Google Cloud Professional Machine Learning Engineer — Question 255
You work for an organization that operates a streaming music service. You have a custom production model that is serving a “next song” recommendation based on a user's recent listening history. Your model is deployed on a Vertex AI endpoint. You recently retrained the same model by using fresh data. The model received positive test results offline. You now want to test the new model in production while minimizing complexity. What should you do?
Answer options
- A. Create a new Vertex AI endpoint for the new model and deploy the new model to that new endpoint. Build a service to randomly send 5% of production traffic to the new endpoint. Monitor end-user metrics such as listening time.
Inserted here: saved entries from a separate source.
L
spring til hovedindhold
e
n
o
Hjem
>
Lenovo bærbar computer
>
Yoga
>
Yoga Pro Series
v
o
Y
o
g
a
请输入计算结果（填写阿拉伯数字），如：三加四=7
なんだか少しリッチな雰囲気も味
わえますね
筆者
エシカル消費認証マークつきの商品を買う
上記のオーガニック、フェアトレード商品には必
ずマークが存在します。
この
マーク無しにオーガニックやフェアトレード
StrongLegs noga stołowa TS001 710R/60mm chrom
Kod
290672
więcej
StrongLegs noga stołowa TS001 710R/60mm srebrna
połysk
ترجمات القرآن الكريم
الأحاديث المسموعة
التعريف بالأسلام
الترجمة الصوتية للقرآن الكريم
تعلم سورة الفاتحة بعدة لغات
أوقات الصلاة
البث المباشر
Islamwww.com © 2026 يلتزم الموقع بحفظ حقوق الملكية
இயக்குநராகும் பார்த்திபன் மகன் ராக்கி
If end-user metrics improve between models over time, gradually increase the percentage of production traffic sent to the new endpoint.
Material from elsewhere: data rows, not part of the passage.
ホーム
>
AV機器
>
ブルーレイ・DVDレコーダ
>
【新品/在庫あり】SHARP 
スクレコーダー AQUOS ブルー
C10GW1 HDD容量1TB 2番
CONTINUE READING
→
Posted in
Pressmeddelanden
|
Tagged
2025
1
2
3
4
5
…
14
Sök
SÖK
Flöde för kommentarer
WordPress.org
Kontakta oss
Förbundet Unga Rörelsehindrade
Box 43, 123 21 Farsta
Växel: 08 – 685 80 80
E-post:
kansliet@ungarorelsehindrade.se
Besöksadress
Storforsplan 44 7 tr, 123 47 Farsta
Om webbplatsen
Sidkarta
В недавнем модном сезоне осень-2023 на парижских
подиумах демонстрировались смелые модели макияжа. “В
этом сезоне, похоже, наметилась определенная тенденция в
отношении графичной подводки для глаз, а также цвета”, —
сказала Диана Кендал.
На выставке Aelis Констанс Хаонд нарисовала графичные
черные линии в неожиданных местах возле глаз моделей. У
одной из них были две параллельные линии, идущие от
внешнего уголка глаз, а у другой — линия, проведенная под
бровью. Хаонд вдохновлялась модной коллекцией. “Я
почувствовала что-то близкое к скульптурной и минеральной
- B. Capture incoming prediction requests in BigQuery. Create an experiment in Vertex AI Experiments. Run batch predictions for both models using the captured data. Use the user’s selected song to compare the models performance side by side. If the new model’s performance metrics are better than the previous model, deploy the new model to production.
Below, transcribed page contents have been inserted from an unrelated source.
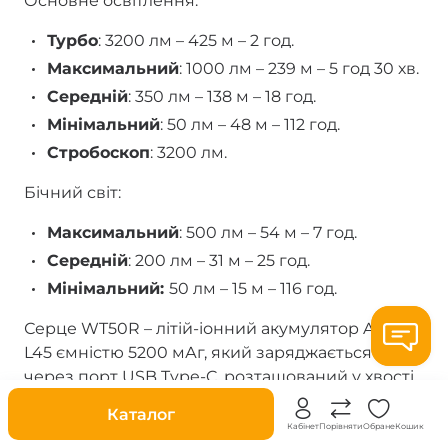
Основне освітлення:
Турбо
: 3200 лм – 425 м – 2 год.
Максимальний
: 1000 лм – 239 м – 5 год 30 хв.
Середній
: 350 лм – 138 м – 18 год.
Мінімальний
: 50 лм – 48 м – 112 год.
Стробоскоп
: 3200 лм.
Бічний світ:
Максимальний
: 500 лм – 54 м – 7 год.
Середній
: 200 лм – 31 м – 25 год.
Мінімальний:
50 лм – 15 м – 116 год.
Серце WT50R – літій-іонний акумулятор ARB-
L45 ємністю 5200 мАг, який заряджається
через порт USB Type-C, розташований у хвості
корпусу. Зарядний процес із 0 до 100% триває
Знижки
Каталог
4 години 30 хвилин при використанні кабелю
Кабінет
Порівняти
Обране
Кошик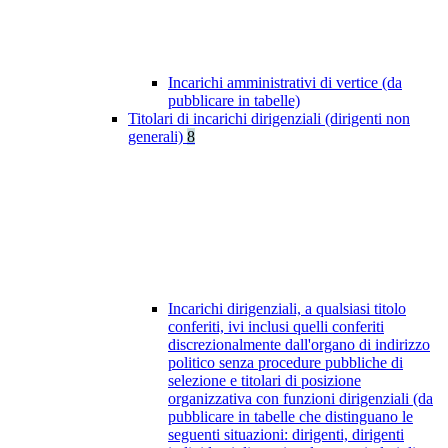
Incarichi amministrativi di vertice (da
pubblicare in tabelle)
Titolari di incarichi dirigenziali (dirigenti non
generali)
8
Incarichi dirigenziali, a qualsiasi titolo
conferiti, ivi inclusi quelli conferiti
discrezionalmente dall'organo di indirizzo
politico senza procedure pubbliche di
selezione e titolari di posizione
organizzativa con funzioni dirigenziali (da
pubblicare in tabelle che distinguano le
seguenti situazioni: dirigenti, dirigenti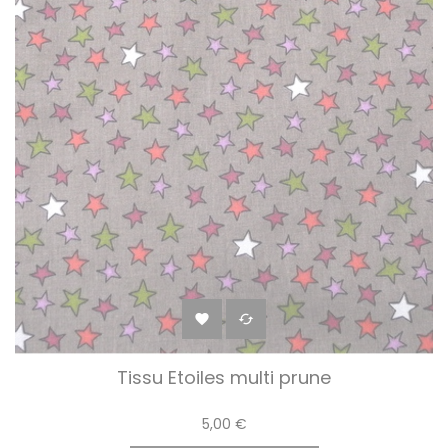


Tissu Etoiles multi prune
5,00 €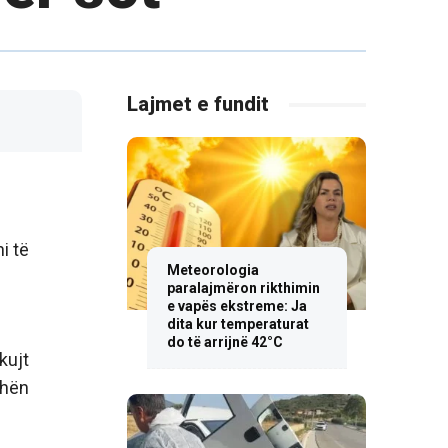
Lajmet e fundit
i të
Meteorologia
paralajmëron rikthimin
e vapës ekstreme: Ja
dita kur temperaturat
do të arrijnë 42°C
kujt
ohën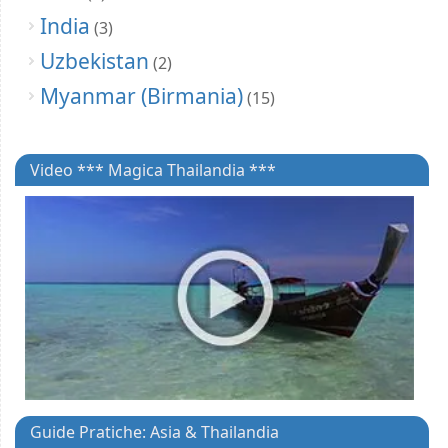
India
(3)
Uzbekistan
(2)
Myanmar (Birmania)
(15)
Video *** Magica Thailandia ***
Guide Pratiche: Asia & Thailandia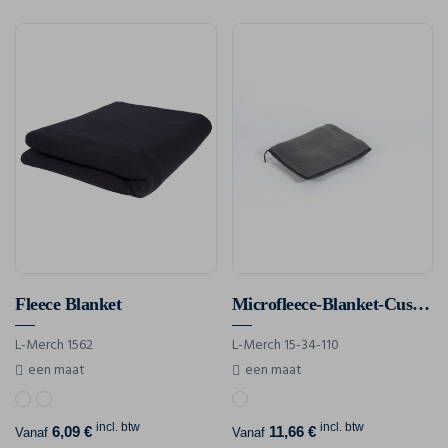
Fleece Blanket
Microfleece-Blanket-Cushion-Set Recycled
L-Merch 1562
L-Merch 15-34-110
een maat
een maat
incl. btw
incl. btw
6,09 €
11,66 €
Vanaf
Vanaf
- C. Deploy the new model to the existing Vertex AI endpoint. Use traffic splitting to send 5% of production traffic to the new model. Monitor end-user metrics, such as listening time. If end-user metrics improve between models over time, gradually increase the percentage of production traffic sent to the new model.
- D. Configure a model monitoring job for the existing Vertex AI endpoint. Configure the monitoring job to detect prediction drift and set a threshold for alerts. Update the model on the endpoint from the previous model to the new model. If you receive an alert of prediction drift, revert to the previous model.
Correct answer: C
Explanation
The correct answer is C because it allows for a gradual introduction of the new model while monitoring its impact on user metrics in real-time. This minimizes complexity by using the existing endpoint and traffic splitting rather than creating a new endpoint or conducting separate experiments, which can be more cumbersome and time-consuming. Options A and B involve more complexity and do not utilize the immediate feedback from live user data, while option D relies heavily on monitoring without proactively testing the new model's performance in production.